Text provided ▸
<<<<
Sunday, May 27, 2007

Boiler 2

I decided that I didn't want to cut holes in any of the plates until I'd formed the firebox wrappers - so I started on those next. One way to form them is to make a wooden template and beat the annealed copper around them. Or you can form the sheet using bars of the appropriate diameter, which was the way I chose to go ( not being an enthusiastic woodworker !)

Once annealed, the copper is incredibly soft, and needs little more than hand pressure to start to form it. I used various formers, as the pictures show. This firebox has a combination of inside and outside curves (most do) which makes it arkward.
I just bent a bit at a time, checking against the flanged plates. A good fit is important, as silver solder has no gap filling properties.
When the copper stops bending easily, its time to re-anneal. It took me five or six heats to get the inner firebox wrapper to my liking - less for the outer.
Incidentally, I deliberately left the sheets oversize; putting lots of bends and folds in sheet is difficult enough without having to worry about having enough length - the first fold on my outer sheet ended up 1/4 inch from where I'd planned it, so I was glad of the excess. I won't trim the excess length for a long while yet.

Boiler 1

I know several model engineers who wouldn't touch boiler making - it's not for everyone. You need several sources of heat - a lot of it, somewhere safe to work, and you need to be aware that - unlike most aspects of model engineering, it is possible to get into a situation where all your work - and expensive materials - are irrecoverably scrapped.
I've got to say, I like the challenge, and satisfaction that its 'all my own work'. Then there's the lack of waiting time. Whilst its also true that there's a significant cost saving, this is definately not a good reason for doing it.

I bought a kit of materials from Reeves- this comprises all the copper sheet, bar and tubes. You really do need to have the correct materials, all in good condition, and, these days, of traceable quality.
Copper is interesting to work with. After annealing, its amazingly soft, and can easily be shaped - until it reaches a point where it work hardens. Its then time to stop and re-anneal before continuing. This is how the flanged plates are formed. It requires patience, and some very substantial formers . The formers are a lot of work to make unless you have a serious bandsaw, and are of course only required during the making of the components.
>>>>
Task input ▸
<<<<
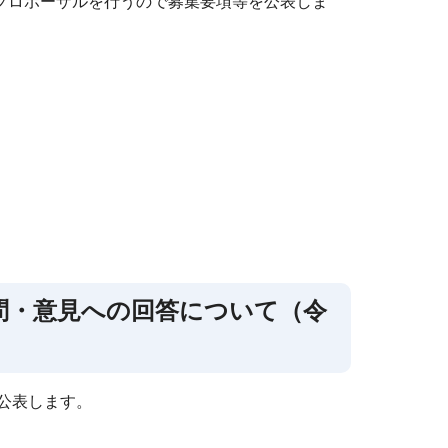
プロポーザルを行うので募集要項等を公表しま
問・意見への回答について（令
を公表します。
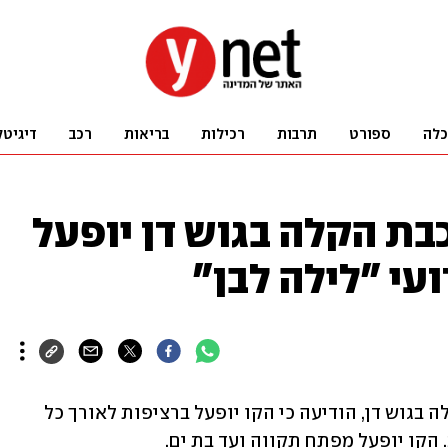
כלה
ספורט
תרבות
רכילות
בריאות
רכב
דיגיטל
בת הקלה בגוש דן יופעל
עי "לילה לבן"
תבל, מפעילת הקו האדום של הרכבת הקלה בגוש דן, הודיעה כי הקו יופעל ברציפות לאורך כל 
. הקו יופעל מפתח תקווה ועד בת ים.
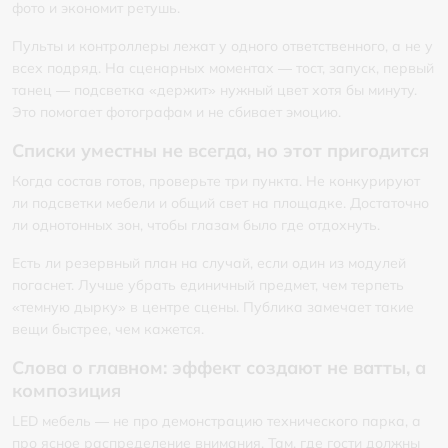
фото и экономит ретушь.
Пульты и контроллеры лежат у одного ответственного, а не у
всех подряд. На сценарных моментах — тост, запуск, первый
танец — подсветка «держит» нужный цвет хотя бы минуту.
Это помогает фотографам и не сбивает эмоцию.
Списки уместны не всегда, но этот пригодится
Когда состав готов, проверьте три пункта. Не конкурируют
ли подсветки мебели и общий свет на площадке. Достаточно
ли однотонных зон, чтобы глазам было где отдохнуть.
Есть ли резервный план на случай, если один из модулей
погаснет. Лучше убрать единичный предмет, чем терпеть
«темную дырку» в центре сцены. Публика замечает такие
вещи быстрее, чем кажется.
Слова о главном: эффект создают не ватты, а
композиция
LED мебель — не про демонстрацию технического парка, а
про ясное распределение внимания. Там, где гости должны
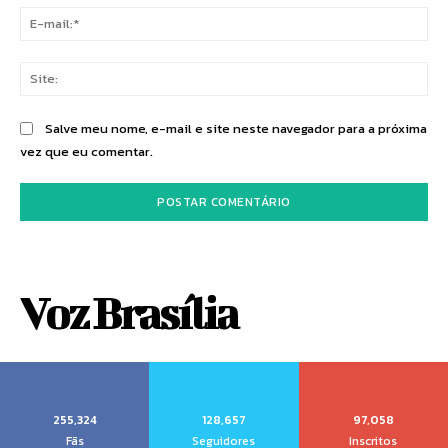
E-
mai
Sit
Salve meu nome, e-mail e site neste navegador para a próxima
vez que eu comentar.
Voz Brasília
255,324
128,657
97,058
Fãs
Seguidores
Inscritos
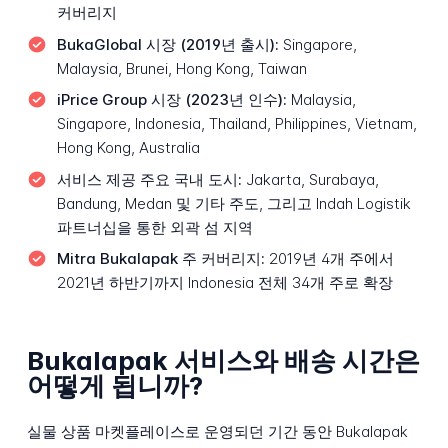
커버리지
BukaGlobal 시장 (2019년 출시):
Singapore,
Malaysia, Brunei, Hong Kong, Taiwan
iPrice Group 시장 (2023년 인수):
Malaysia,
Singapore, Indonesia, Thailand, Philippines, Vietnam,
Hong Kong, Australia
서비스 제공 주요 국내 도시:
Jakarta, Surabaya,
Bandung, Medan 및 기타 주도, 그리고 Indah Logistik
파트너십을 통한 외곽 섬 지역
Mitra Bukalapak 주 커버리지:
2019년 4개 주에서
2021년 하반기까지 Indonesia 전체 34개 주로 확장
Bukalapak 서비스와 배송 시간은
어떻게 됩니까?
실물 상품 마켓플레이스로 운영되던 기간 동안 Bukalapak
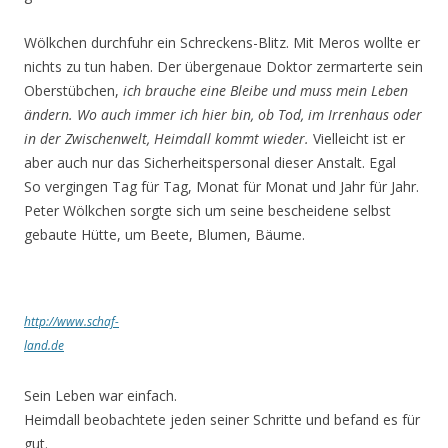
Wölkchen durchfuhr ein Schreckens-Blitz. Mit Meros wollte er
nichts zu tun haben. Der übergenaue Doktor zermarterte sein
Oberstübchen,
ich brauche eine Bleibe und muss mein Leben
ändern. Wo auch immer ich hier bin, ob Tod, im Irrenhaus oder
in der Zwischenwelt, Heimdall kommt wieder.
Vielleicht ist er
aber auch nur das Sicherheitspersonal dieser Anstalt. Egal
So vergingen Tag für Tag, Monat für Monat und Jahr für Jahr.
Peter Wölkchen sorgte sich um seine bescheidene selbst
gebaute Hütte, um Beete, Blumen, Bäume.
http://www.schaf-
land.de
Sein Leben war einfach.
Heimdall beobachtete jeden seiner Schritte und befand es für
gut.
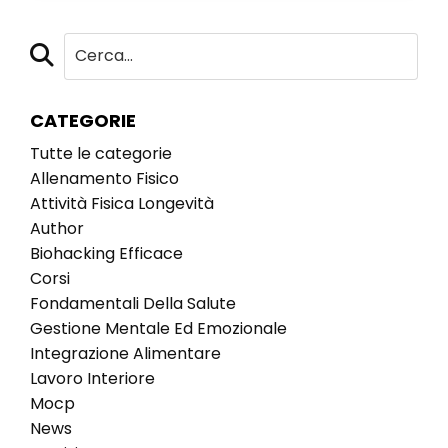
CATEGORIE
Tutte le categorie
Allenamento Fisico
Attività Fisica Longevità
Author
Biohacking Efficace
Corsi
Fondamentali Della Salute
Gestione Mentale Ed Emozionale
Integrazione Alimentare
Lavoro Interiore
Mocp
News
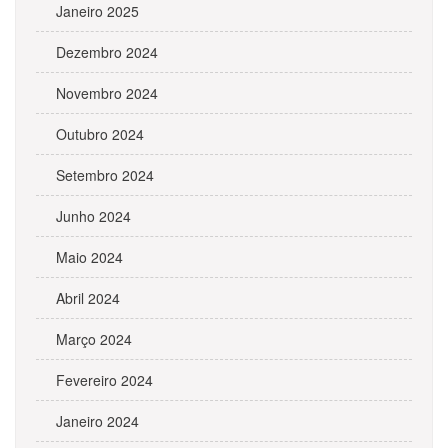
Janeiro 2025
Dezembro 2024
Novembro 2024
Outubro 2024
Setembro 2024
Junho 2024
Maio 2024
Abril 2024
Março 2024
Fevereiro 2024
Janeiro 2024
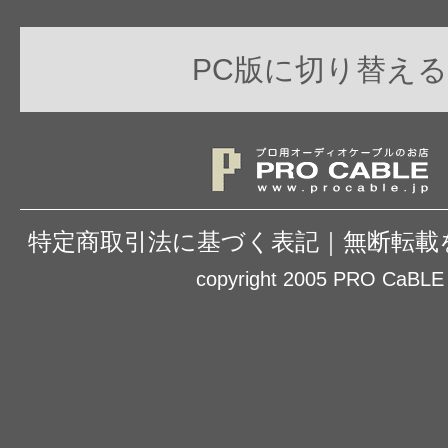
PC版に切り替える
特定商取引法に基づく表記
｜
無断転載
copyright 2005 PRO CaBLE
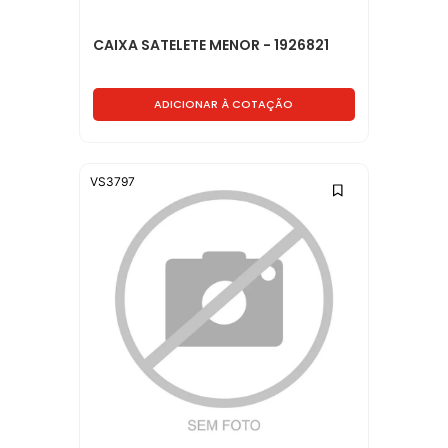
CAIXA SATELETE MENOR - 1926821
ADICIONAR À COTAÇÃO
VS3797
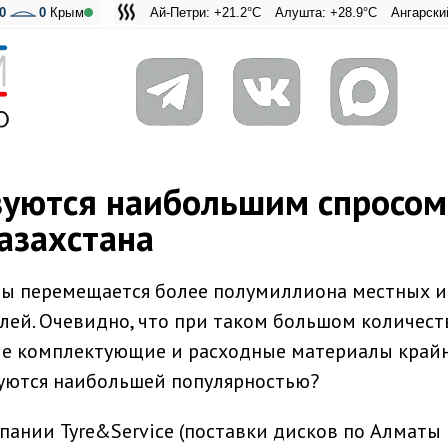
0
0
Крым
Ай-Петри: +21.2°C
Алушта: +28.9°C
Ангарский перевал:
Адмиральская 
зуются наибольшим спросом
азахстана
ы перемещается более полумиллиона местных и
ей. Очевидно, что при таком большом количест
ые комплектующие и расходные материалы край
уются наибольшей популярностью?
ании Tyre&Service (поставки дисков по Алматы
>>>>
Work request 1 ▸ According to the boiler-making text, how many heats did it take to shape the inner firebox wrapper?
Work request 2 ▸ Turn the listing into a numbered list, starting at the line that contains "Wölkchen durchfuhr ein" and ending at the last line of the listing. Leave the pictures out.

Task answer 1 ▸ Five or six heats.

Task answer 2 ▸
1. Wölkchen durchfuhr ein Schreckens-Blitz. Mit Meros wollte er
2. nichts zu tun haben. Der übergenaue Doktor zermarterte sein
3. Oberstübchen,
4. ich brauche eine Bleibe und muss mein Leben
5. ändern. Wo auch immer ich hier bin, ob Tod, im Irrenhaus oder
6. in der Zwischenwelt, Heimdall kommt wieder.
7. Vielleicht ist er
8. aber auch nur das Sicherheitspersonal dieser Anstalt. Egal
9. So vergingen Tag für Tag, Monat für Monat und Jahr für Jahr.
10. Peter Wölkchen sorgte sich um seine bescheidene selbst
11. gebaute Hütte, um Beete, Blumen, Bäume.
12. http://www.schaf-
13. land.de
14. Sein Leben war einfach.
15. Heimdall beobachtete jeden seiner Schritte und befand es für
16. gut.
17. CATEGORIE
18. Tutte le categorie
19. Allenamento Fisico
20. Attività Fisica Longevità
21. Author
22. Biohacking Efficace
23. Corsi
24. Fondamentali Della Salute
25. Gestione Mentale Ed Emozionale
26. Integrazione Alimentare
27. Lavoro Interiore
28. Mocp
29. News
30. Janeiro 2025
31. Dezembro 2024
32. Novembro 2024
33. Outubro 2024
34. Setembro 2024
35. Junho 2024
36. Maio 2024
37. Abril 2024
38. Março 2024
39. Fevereiro 2024
40. Janeiro 2024
41. PC版に切り替える
42. 特定商取引法に基づく表記
43. ｜
44. 無断転載
45. copyright 2005 PRO CaBLE
46. CAIXA SATELETE MENOR - 1926821
47. ADICIONAR À COTAÇÃO
48. VS3797
49. 0
50. 0
51. Крым
52. Ай-Петри: +21.2°C
53. Алушта: +28.9°C
54. Ангарский перевал:
55. Адмиральская 
56. зуются наибольшим спросом
57. азахстана
58. ы перемещается более полумиллиона местных и
59. ей. Очевидно, что при таком большом количест
60. ые комплектующие и расходные материалы край
61. уются наибольшей популярностью?
62. ании Tyre&Service (поставки дисков по Алматы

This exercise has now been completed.